Expectations for tomorrow's J-Hole speech by the venerable Ben Bernanke vary from the mundane "things-we-can-still-do; monitoring-situation" to the exuberant "we'll-print-our-way-out-of-this-mess-no-matter-what-and-I've-got-your-back-for-anything-more-than-a-1%-drop-in-the-Russell". We suspect, like Morgan Stanley's Vince Reinhart that a lot of people are going to be grossly disappointed as the FOMC (C for Committee) meeting is so close and the election being just around the corner means playing-down any miracle-making. Instead we suspect it will be more of the same - disappointment in economic performance, could do better, closely monitoring, Fed-has-tools; i.e. a replay of most of his recent speeches in tone. Reinhart does see some room for surprise though - especially on conditional policy rules (and the potential problems with over-reaching their mandate).
Vincent Reinhart, Morgan Stanley: The Message from the Mountains
We have had low expectations for significant news from Chairman Bernanke’s Jackson Hole address for some time for two reasons.
- First, he respects that the Federal Open Market Committee is a committee.
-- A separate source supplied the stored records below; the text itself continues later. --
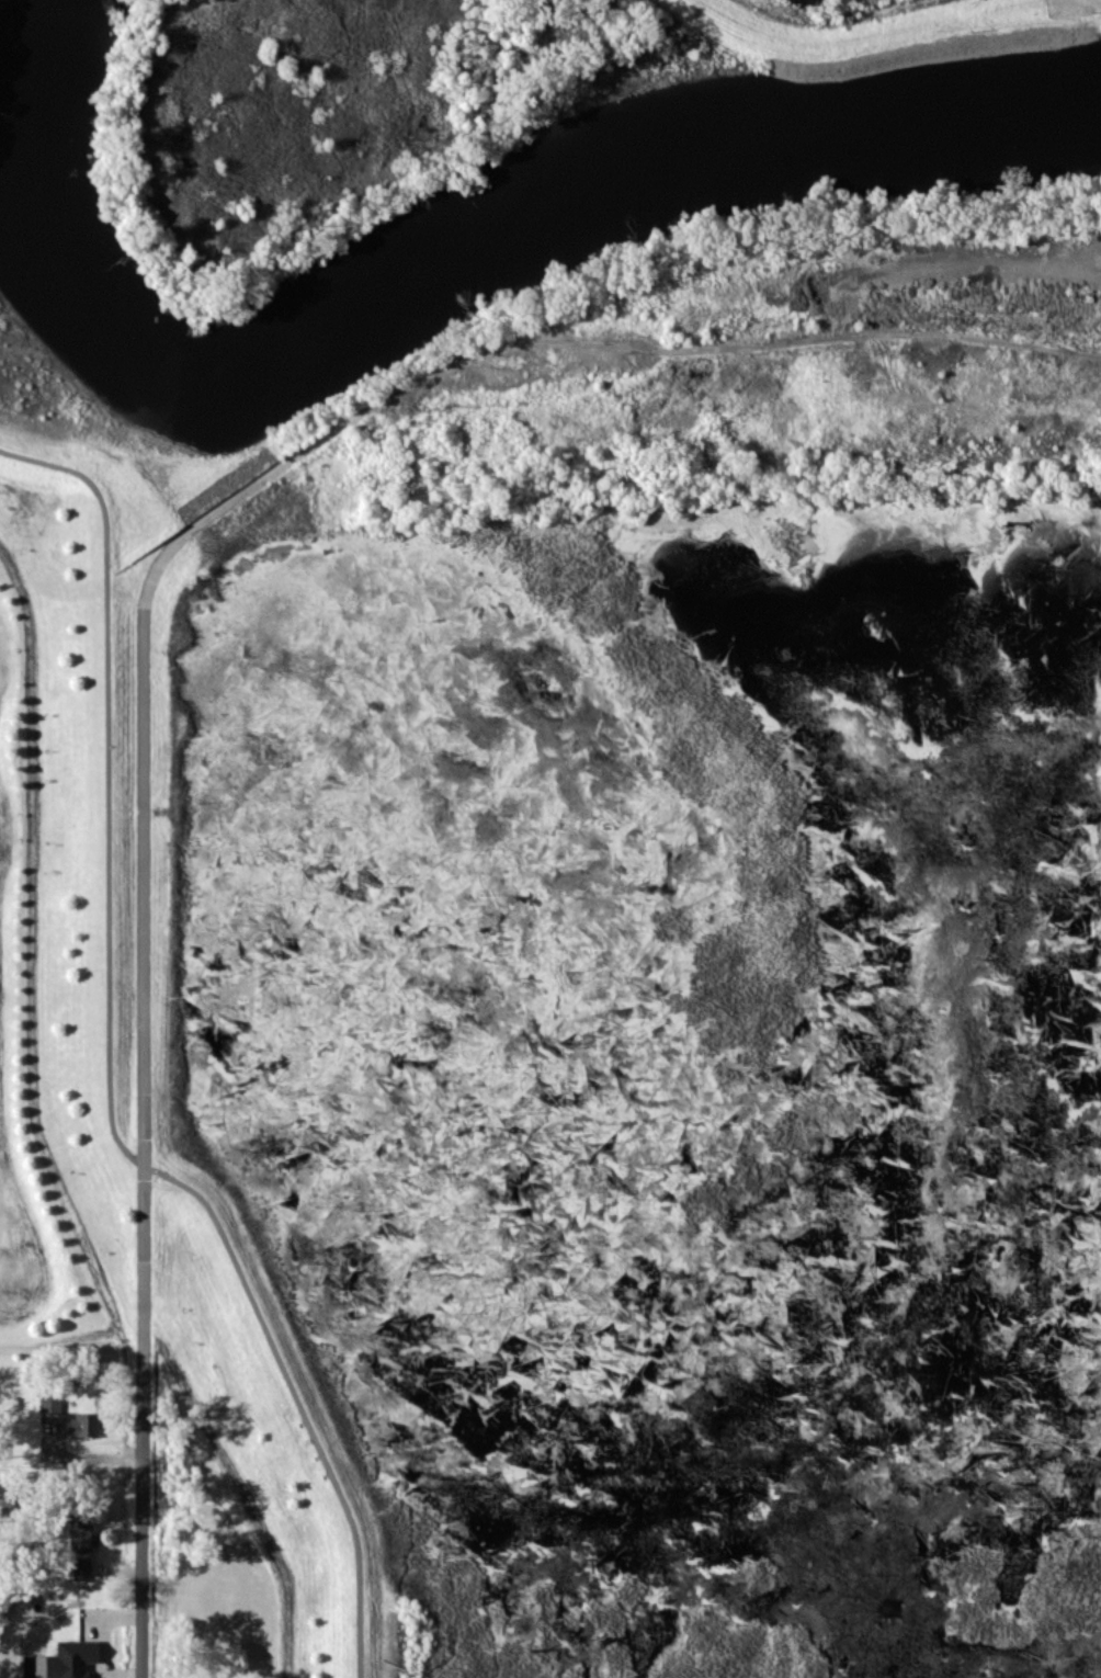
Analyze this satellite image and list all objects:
road: (1012, 267)
river: (411, 282)
road: (1062, 309)
road: (725, 343)
park: (33, 447)
road: (142, 994)
road: (108, 1069)
building: (49, 1403)
building: (82, 1424)
building: (79, 1532)
building: (81, 1570)
building: (70, 1658)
That is, monetary policy actions are group decisions and it is inappropriate to front run the outcome of a democratic process.
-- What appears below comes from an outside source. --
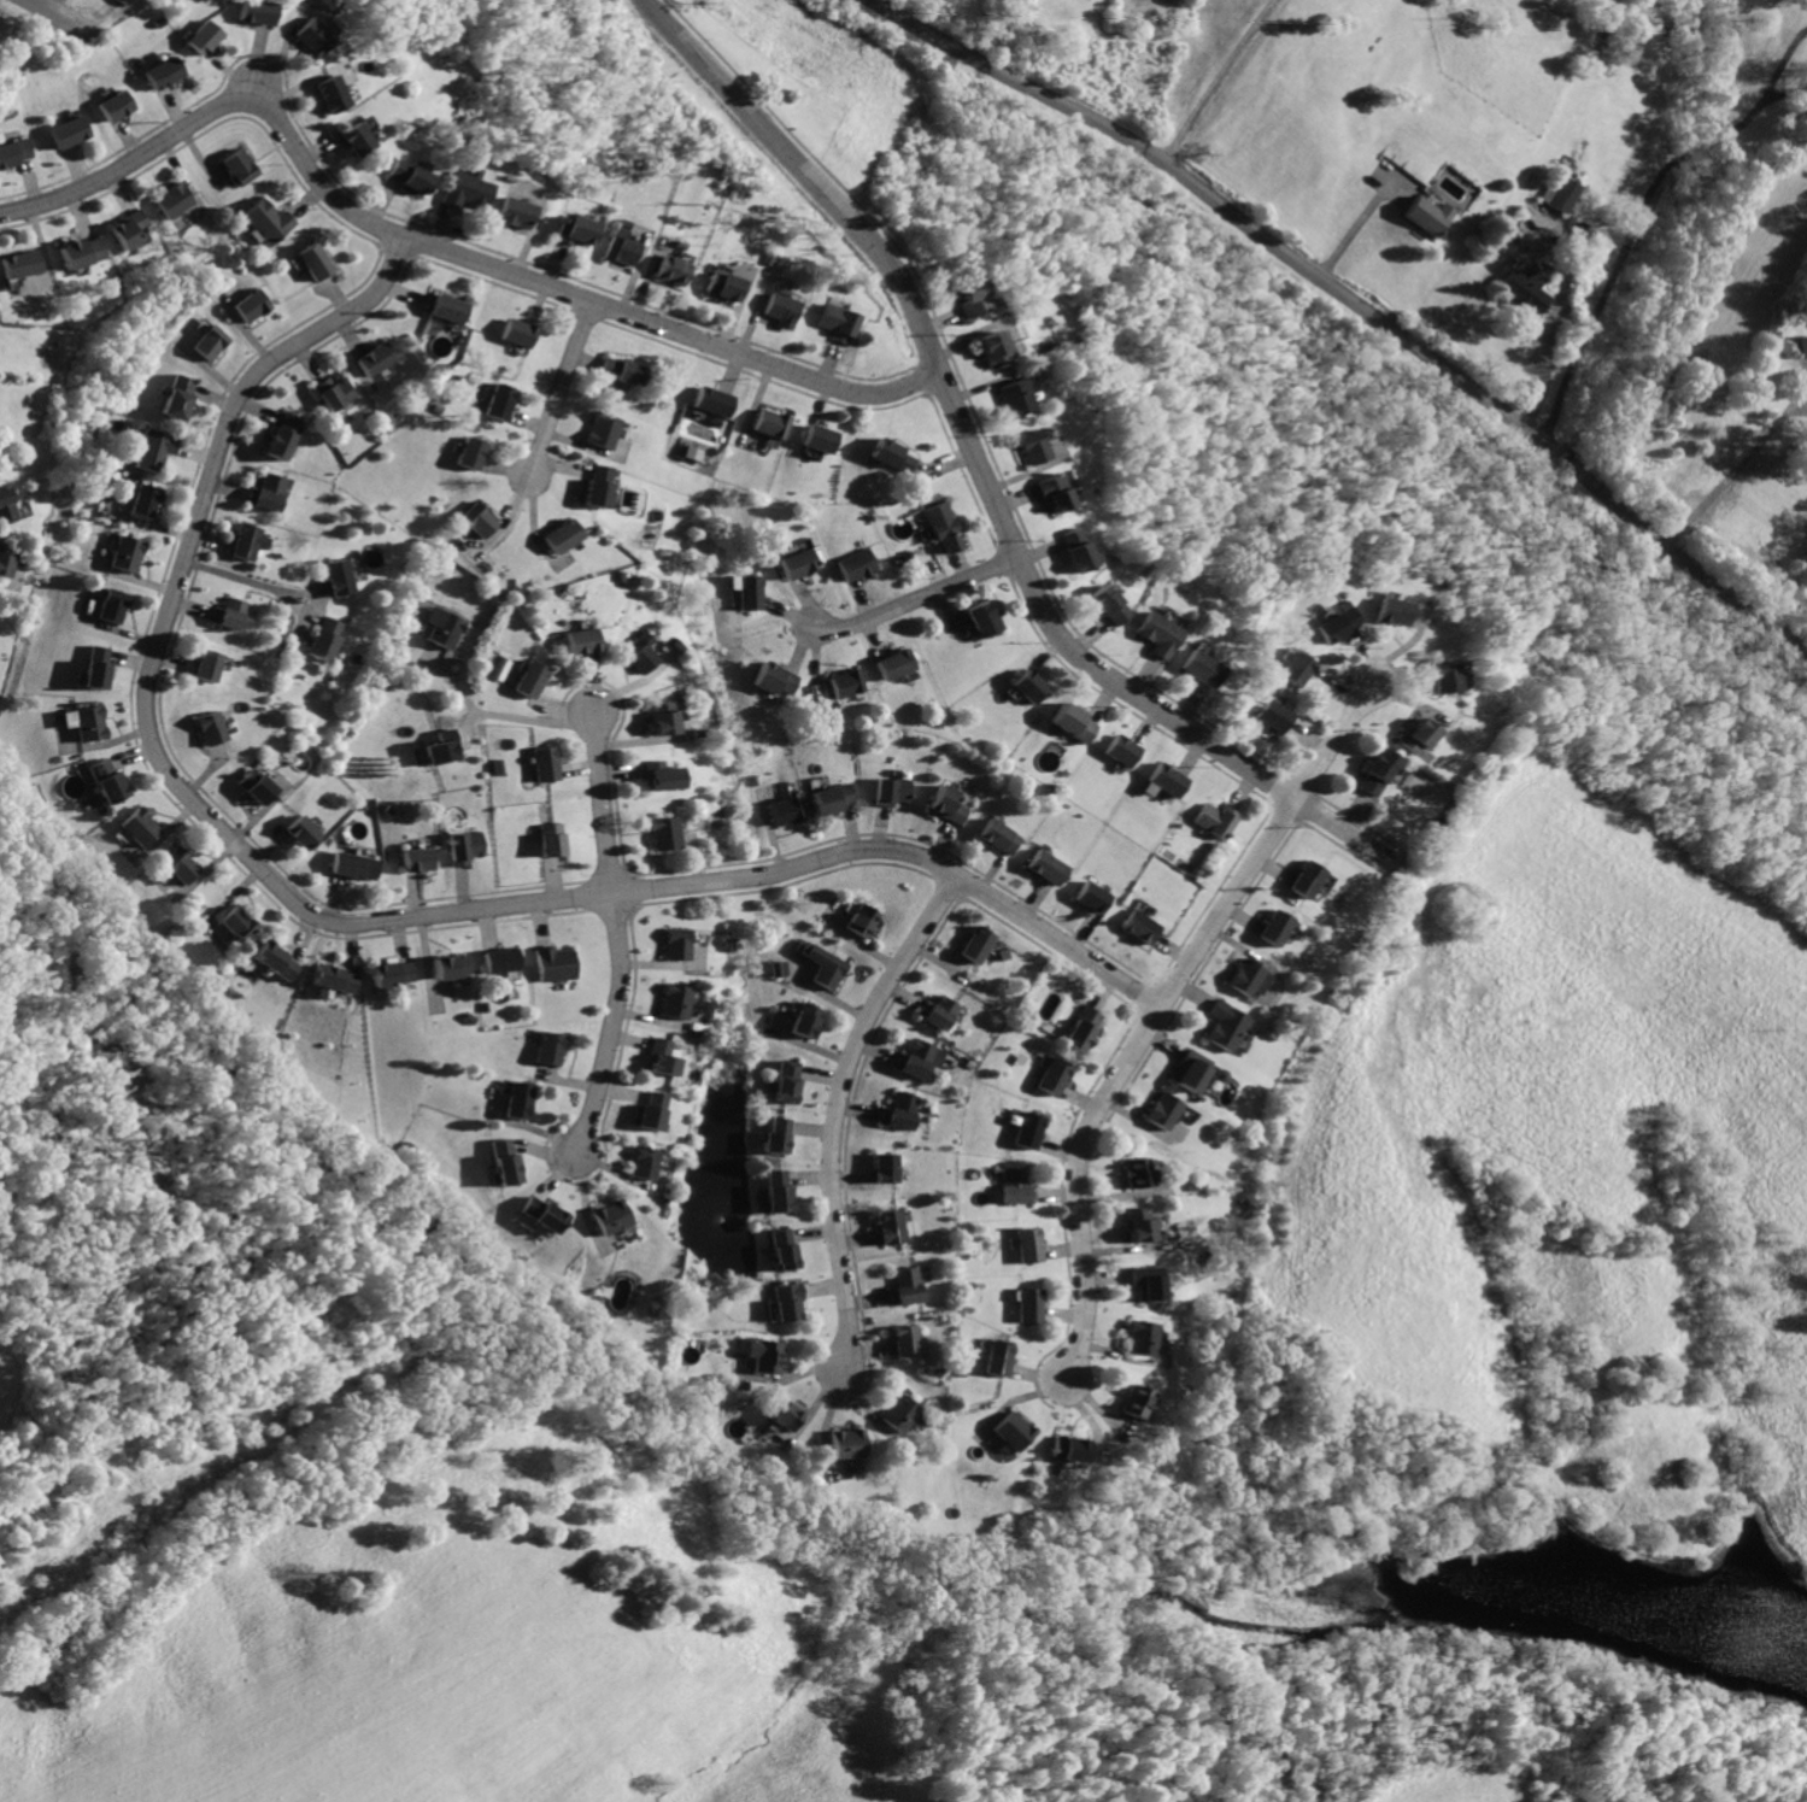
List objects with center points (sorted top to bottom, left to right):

- Second, he wants to keep a relatively low profile during an election year when the Federal Reserve is already a hot-button campaign issue. His speeches and testimonies over the past few months—even his semi-annual report on monetary policy—have been short, factual, and uneventful.
What does he have to do? He has to convey that the Fed has been disappointed in the economy’s performance, that policymakers are inclined to provide additional accommodation soon unless there is a significant and sustained improvement, and that they will closely monitor the situation. Essentially, all he needs to do is repeat portions of the statement and minutes from the July-August meeting. Along the way, he will highlight that it is a beautiful venue for a conference, that they are about to hear interesting papers, and that many fiscal challenge remain unanswered.
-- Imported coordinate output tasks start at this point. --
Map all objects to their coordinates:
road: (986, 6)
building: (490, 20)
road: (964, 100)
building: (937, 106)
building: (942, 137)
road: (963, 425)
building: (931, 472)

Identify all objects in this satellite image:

The main possibility for surprise is if he addresses the ongoing work within the Fed on conditional policy rules. The last set of minutes referred several times to discussions of rules and more open-end policy commitments. Up to now, the Fed has been using its policy instruments in an unconditional way, in that it announces a program of fixed duration and fixed amount. Most academic work, as will be discussed in the formal program at Jackson Hole, suggests that a rule linking the policy instrument to economic outcomes or the outlook performs better.
The idea is that the Fed could agree, for instance, to keep the funds rate target at zero as long as they have an economic forecast that is short of their mission. The problem is that the mission at the heart of Fed policy-making is ambiguous. In the Federal Reserve Act, the Congress tells the Fed to foster maximum employment and stable prices but is silent on how to weigh deviations from the two objectives or how quickly those deviations should be eliminated. The monetary policymakers at the Fed are a diverse group of people who disagree on how to fill this silence. If they can come to terms with this issue, then they can offer more open-ended assurance to financial market participants and the public at large.
Chairman Bernanke is unlikely to offer a Solomonic solution, but his speech would be more interesting if he relayed where they are in the process.